Penulis: Rais Syaifullah dan fajar Rifki (Mahasiswa Sosiologi Fisip Ubb)
Zaman terus berubah waktu ke waktu tetapi tetap tidak merubah keniscayaan penting dan berharganya perempuan dalam khidupan sosial, kendati begitu realitanya hingga hari ini kita masih menemukan kekerasan terhadap perempuan di ruang publik , termasuk kekerasan dalam unit penting seperti rumah tangga. perempuan dianggap lemah fisik dan kekuatan sosial lalu menjadi sarana pelampiasan emosional kemarahan tak kala terjadi pertengkaran,
Secara alamiah kita akan memperlakukan dengan baik kepemilikan atas sesuatu yang kita anggap bernilai minsalnya dengan menjaga,merawat atau memperlakukan dengan baik objek tersebut, sebaliknya kita akan merasa abai terhadap sesuatu yang tidak bernilai dan semena mena atas barangyang kita anggap tidak bernilai, untuk itu perlakuan terhadap perempuan juga bergantung bagaimana perempuan dimaknai, bernilai dan tidak bernilai, berguna dan tidak berguna pemaknaan insan perempuan harus menjadi konsep awal dan menentukan bagaimana ia akan diperlakukan, menjawab itu diksi dan narasi khusus dipertegas dengan baik dalam literatur agama dalam hal ini islam bagaimana mulia dan berharganya perempuan, tak cukup dengan itu diksi dan narasinya juga mengarahkan ke dalam pembelaan,rewards dari sisi perempuan atau keluarga yang mengurusinya dan peran istimewa yang tidak dapat di miliki oleh laki laki terhadap perempuan yang mengindikasikan berharganya perempuan
Berkaca dari sejarah pra-islam minsalanya oleh orang arab, jangankan untuk berkembang menjadi dewasa, anak perempuan yang baru lahir di zaman sebelum islam oleh orang arab lumrah untuk dikubur hidup hidup tanpa kesalahan lantaran mengetahui bahwa anak mereka yang lahir adalah seorang perempuan yang mereka anggap sebagai aib atau sebab malu, ini juga diabadikan dalam QS. An-Nahl yakni:
وَإِذَا بُشِّرَ أَحَدُهُمْ بِالْأُنْثَى ظَلَّ وَجْهُهُ مُسْوَدًّا وَهُوَ كَظِيمٌ . يَتَوَارَى مِنَ الْقَوْمِ مِنْ سُوءِ مَا بُشِّرَ بِهِ أَيُمْسِكُهُ عَلَى هُونٍ أَمْ يَدُسُّهُ فِي التُّرَابِ أَلَا سَاءَ مَا يَحْكُمُونَ
“Dan apabila seseorang dari mereka diberi kabar dengan (kelahiran) anak perempuan, hitamlah (merah padamlah) mukanya, dan dia sangat marah. Ia menyembunyikan dirinya dari orang banyak, disebabkan buruknya berita yang disampaikan kepadanya. Apakah dia akan memeliharanya dengan menanggung kehinaan ataukah akan menguburkannya ke dalam tanah (hidup-hidup)?. Ketahuilah, alangkah buruknya apa yang mereka tetapkan itu.” (QS. An-Nahl [16]: 58).

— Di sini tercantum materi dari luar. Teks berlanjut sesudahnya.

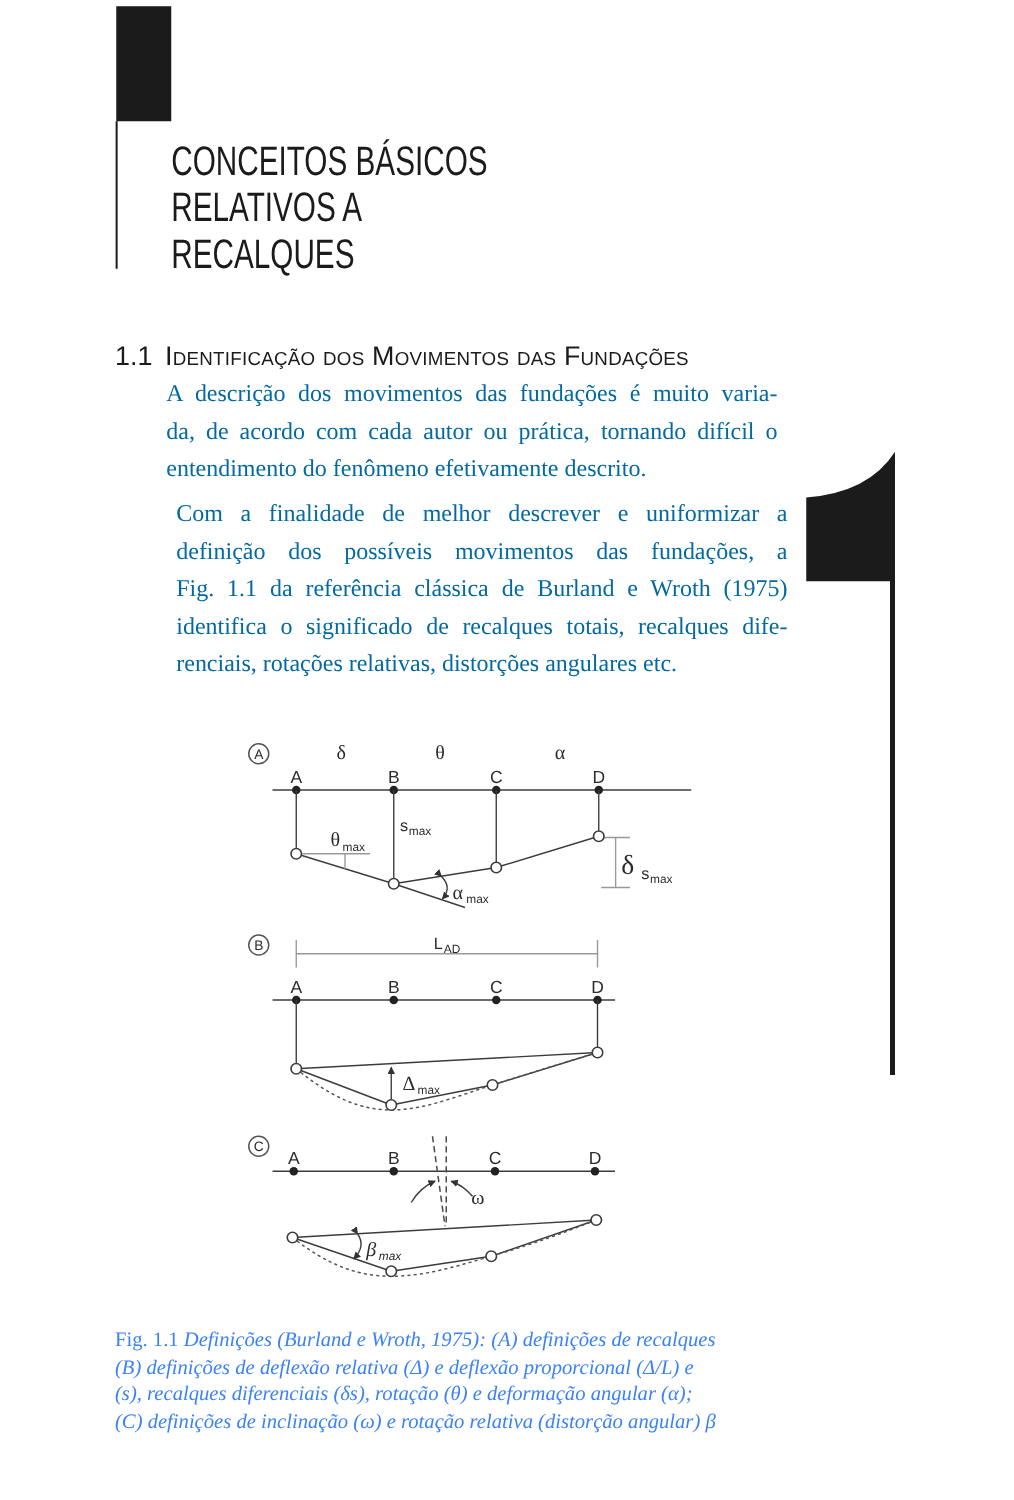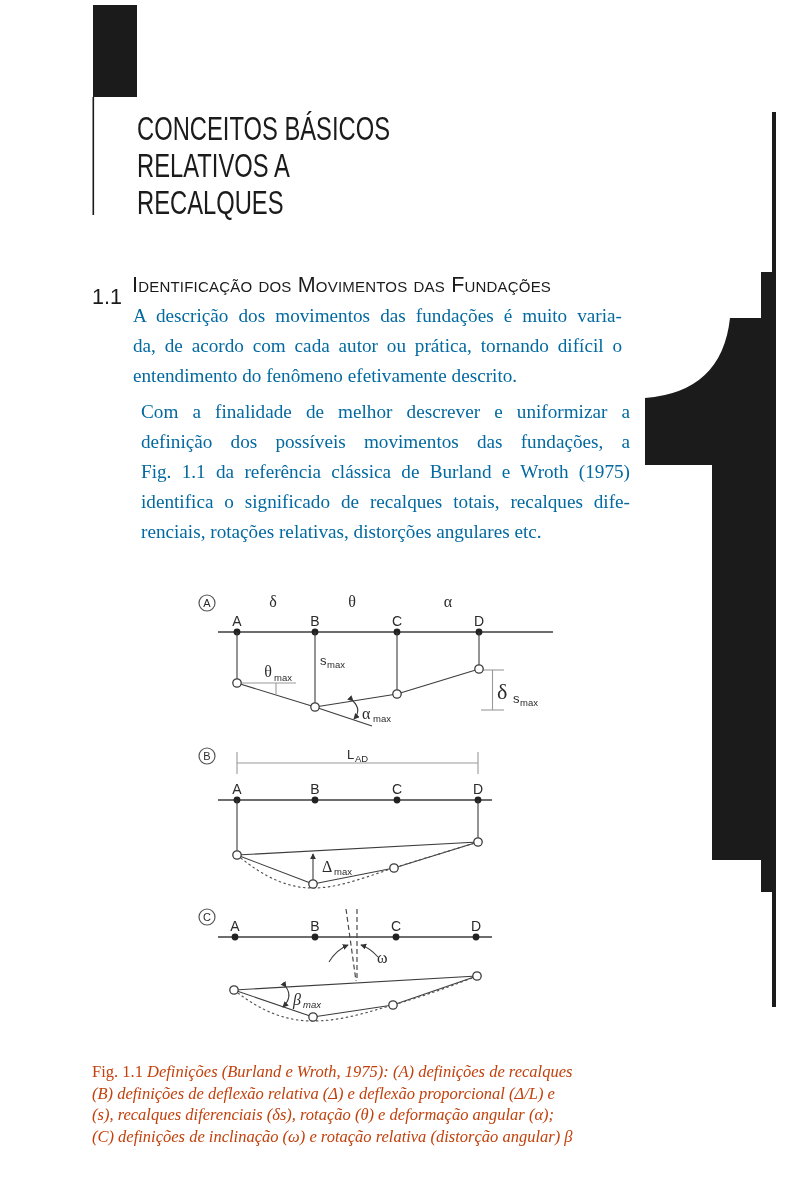"CONCEITOS BÁSICOS" .page { width: 776px -> 716px }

Kemudian perempuan dalam keluarga dapat diwarisi oleh orang Arab pra-islam dengan memberikan hak atas seorang anak untuk mewarisi istri ayahnya Sementara itu perempuan tidak boleh mendapatkan hak waris dan kepemilikan harta benda dalam keluarga. Ketika lahir saja menjadi aib dan rasa malu apalagi dalam khidupan, perempuan sulit mendapatkan hak dan kehormatanya karena berada dalam tingkatan terendah dalam struktur sosial dimasa itu,
tidak ada pembelaan bagi perempuan jika di perlakukan brutal, dan tidak ada rewards dan rasa hormat mana kala ia hidup sebagai perempuan ,Kondisi seperti ini bukan hanya terjadi di arab dahulu saja melainkan juga banyak terjadi Persia, Hidia dan negeri-negeri lainnya.